One of the things which always confuses me about the con going experience is when I get picked to be the moderator. I like to think I’m a nice guy and that I’m a fun person with whom to chat, but I’m not sure what would qualify me to guide a panel along and keep things on course…

At Con Carolinas (a convention, I should mention, that is totally awesome) last year, when asked a question about the craft of writing, I responded that Pre-zombie Apocalypse my favorite Bond was Sean Connery, but now that the Zombie Apocalypse was underway, I was leaning toward Daniel Craig.

Why would I answer so strangely?

I couldn’t remember what the original question had been… (And it really did sound like the Zombie Apocalypse had begun ithe hallway.)

I’m not an auditory learner. I’m more of an audio-visual-kinesthetic: which means in order to learn something, I have see it, hear it, touch it, taste it, pass it through my colon… freeze it, disinfect it, and then shoot it into space. Okay, so it’s not quite that bad, but add my wandering attention span (sometimes I have one and other times, it’s out in the hall somewhere) and you get me talking about Fang the ‘Stang, the flesh-eating 1964 1/2 Mustang convertible in my Void City series, on a panel that is supposed to be about pets.
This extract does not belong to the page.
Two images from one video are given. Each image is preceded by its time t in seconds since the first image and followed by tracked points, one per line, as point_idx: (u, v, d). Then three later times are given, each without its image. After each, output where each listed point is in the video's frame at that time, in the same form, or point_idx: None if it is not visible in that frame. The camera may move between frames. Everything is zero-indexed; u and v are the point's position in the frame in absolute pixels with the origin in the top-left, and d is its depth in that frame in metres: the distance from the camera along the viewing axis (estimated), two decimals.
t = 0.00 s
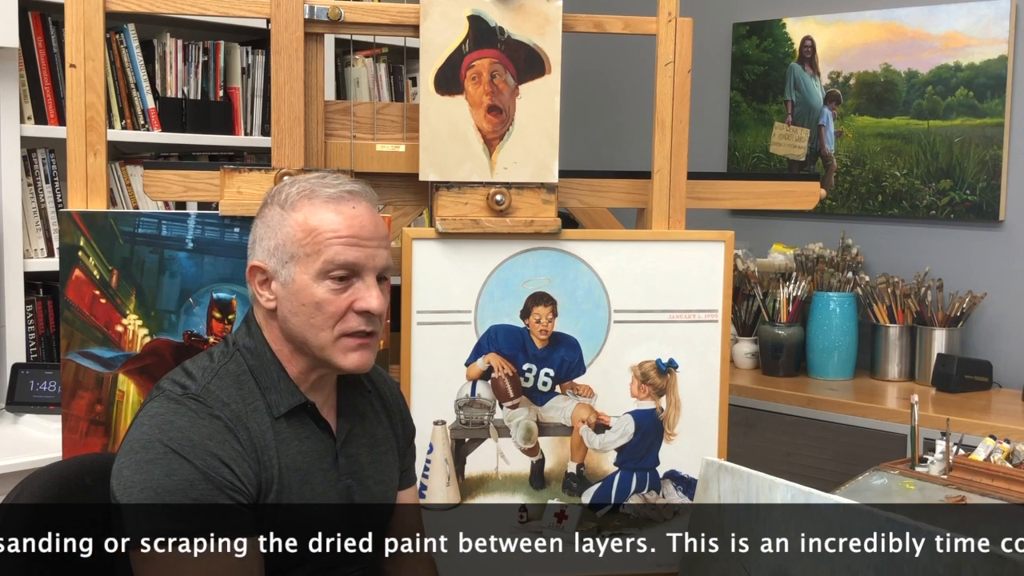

Heh! He is kind of a pet. And he does eat pets… And people… And…

So my question is this: how much does it annoy you when the moderator is only loosely keeping to the topic at hand?

This Friday, for example, I’m moderating a panel called:

Vampires: Old and New
From Dracula to True Blood – discuss the appeal of bloodsuckers!
With panelists: Justin D Kates, Rebecca Carter, Theresa Bane, Brinke Stevens, DJ Torch, J. F. Lewis

What should I ask? Obviously the panel crosses a great swath of different types of media, but what would those attending such a panel actually like to hear? Or expect to hear? And what would the panelists like to be asked?